• [Work required]
In the forum thread about the bruschetta sandwich, reproduce word for word the passage from "## Demented (Nov" up to and including "and served warm.".

# Morons in food land



## Demented (Nov 7, 2006)

My wife brought home sandwiches from a local shop (which I shall not name, *$), called “Low fat Chicken Bruschetta”.

The definition of bruschetta is from the Italian word 'bruscare' meaning “to roast over coals”. Thin slices of bread, rubbed with garlic, drizzled with olive oil and then toasted and served warm.

The sandwich is served cold, on a French style baguette, had not been rubbed with garlic, toasted or drizzled with olive oil. I doubt they even had a bottle of extra virgin olive oil in the building where the sandwich was made.

Not only is the name misleading and have nothing to do with the sandwich… it’s poorly constructed. The bread to filling balance is okay, but the contents spill out, you have to fight to keep it together.

Has everything come down to marketing, rather then knowing what hell your talking about?

Had I been served that crap in a restaurant, I’d have sent it back and left without paying!


----------



## adsantos13 (Oct 10, 2006)

I once ordered "bruschetta” and was served a bagel with tomato sauce on top. I think places discovered bruschetta was some kind of pavlovian trigger for the sheeple and just started adding it to menu items without really finding out what it means. Or, maybe its the Olive Garden's fault?


----------



## rx2010 (Jan 4, 2007)

I read "mormons in food land"

I was really lost until I reread the title correctly :hn


----------



## tiptone (Jul 30, 2006)

Demented said:


> Has everything come down to marketing, rather then knowing what hell your talking about?

• [Data provided]
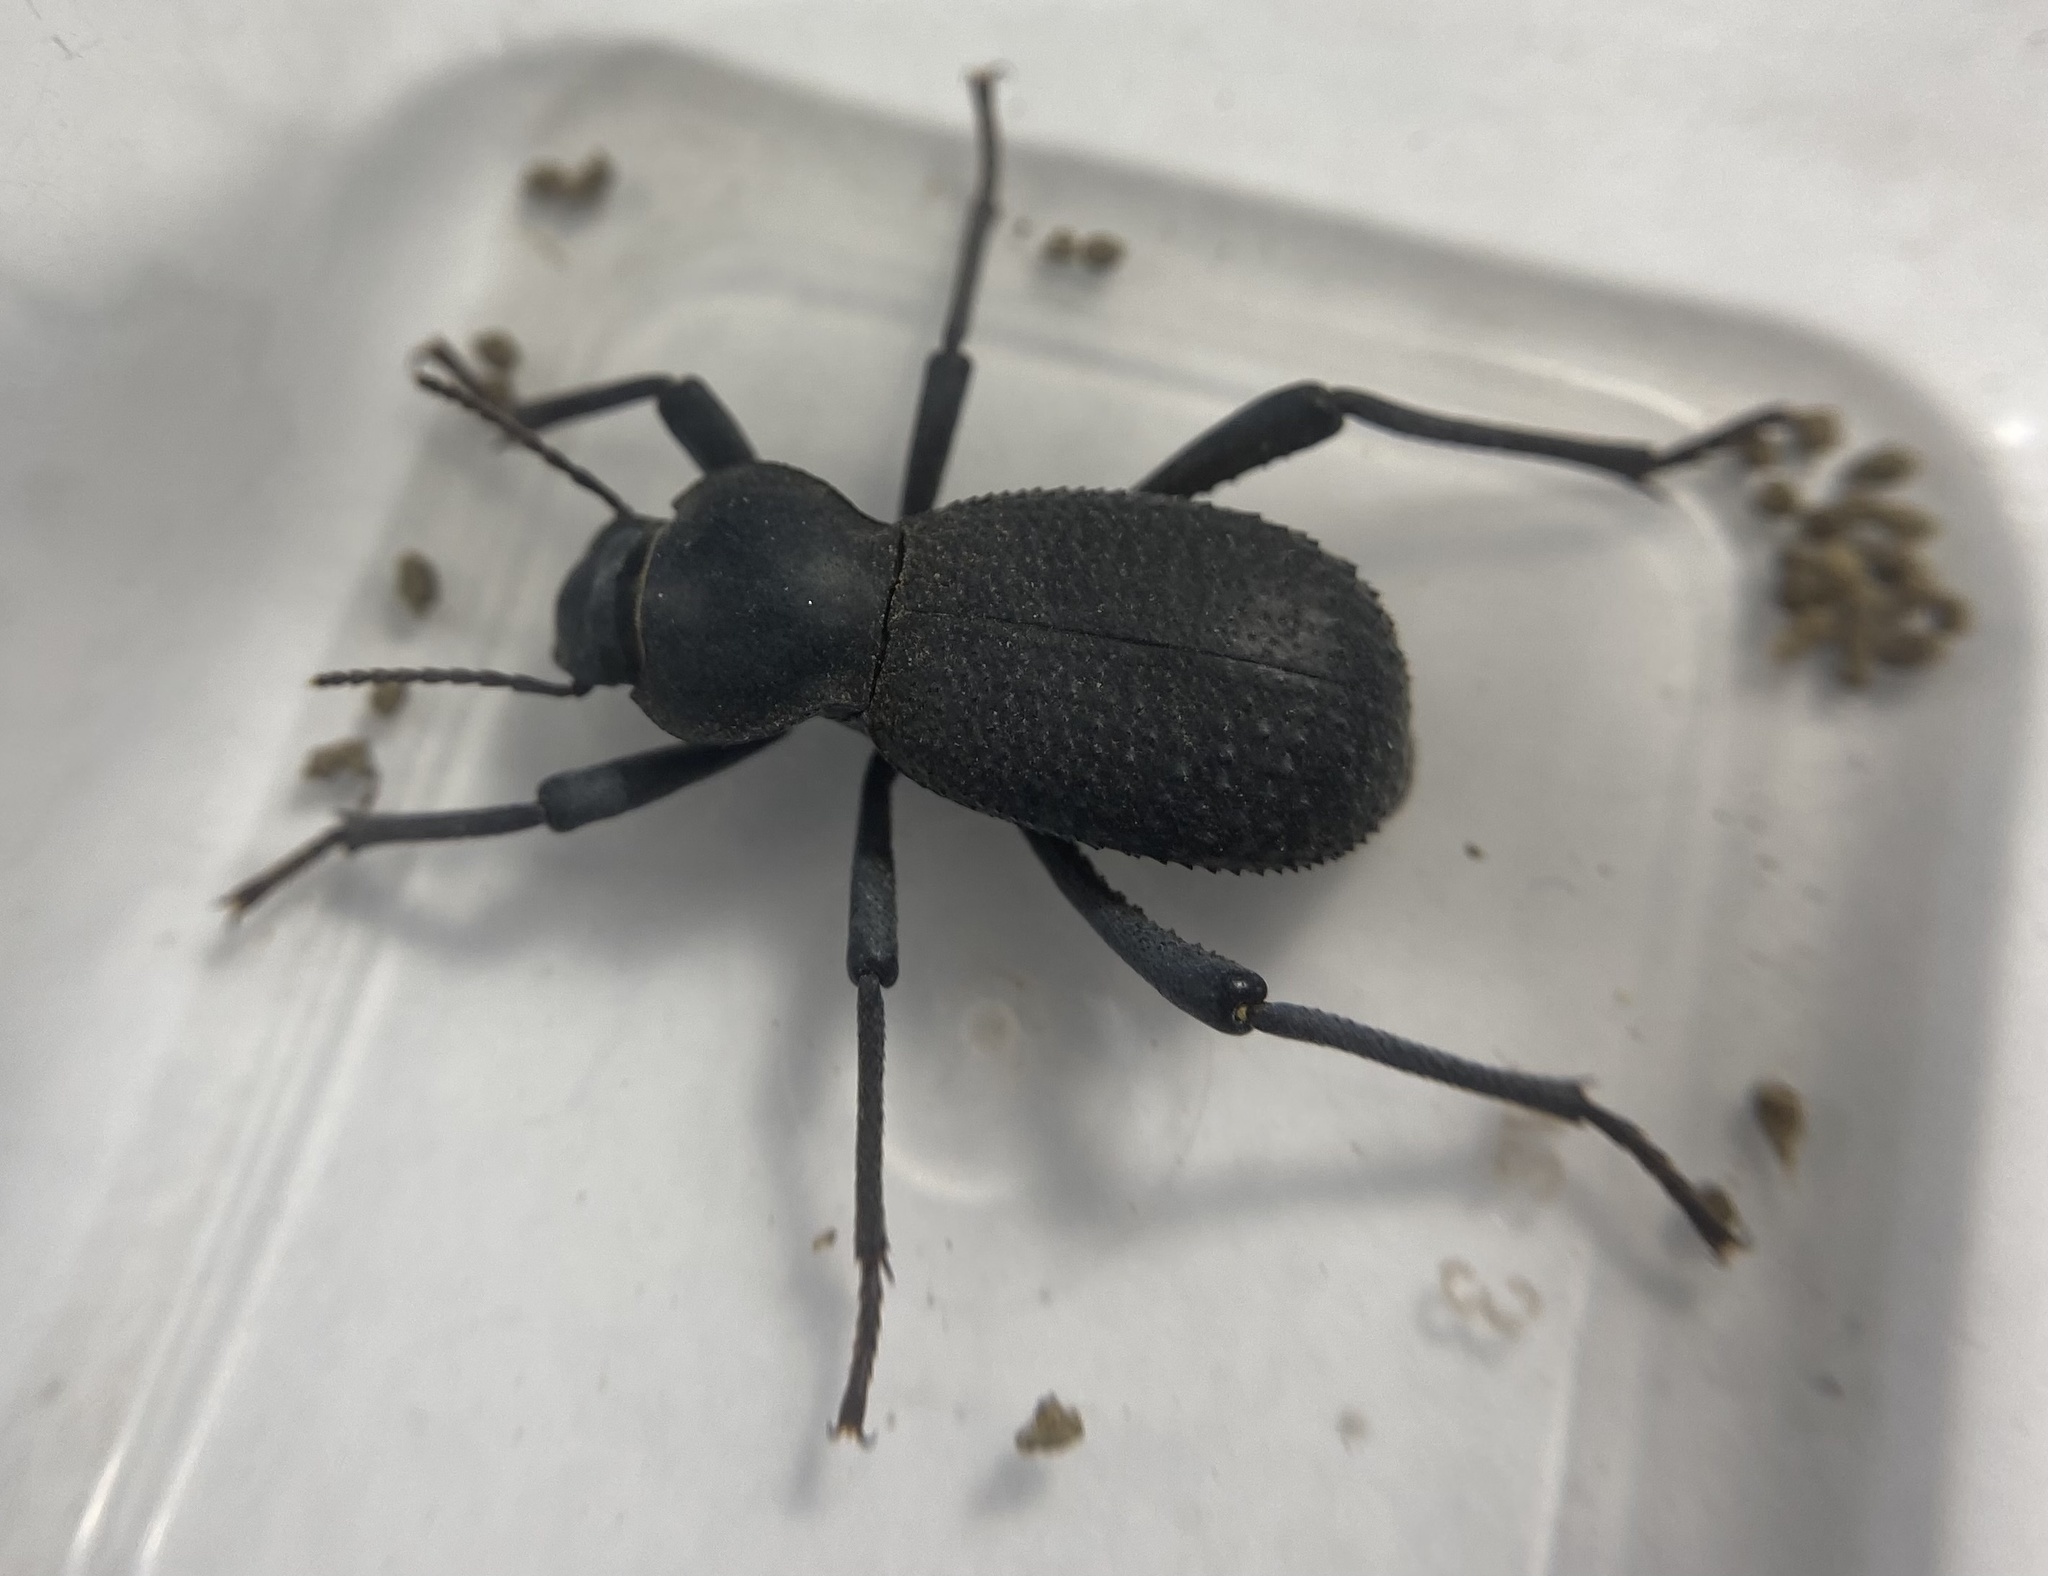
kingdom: Animalia
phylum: Arthropoda
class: Insecta
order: Coleoptera
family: Tenebrionidae
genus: Cryptoglossa
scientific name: Cryptoglossa muricata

• [Written reply]
## Demented (Nov 7, 2006)

My wife brought home sandwiches from a local shop (which I shall not name, *$), called “Low fat Chicken Bruschetta”.

The definition of bruschetta is from the Italian word 'bruscare' meaning “to roast over coals”. Thin slices of bread, rubbed with garlic, drizzled with olive oil and then toasted and served warm.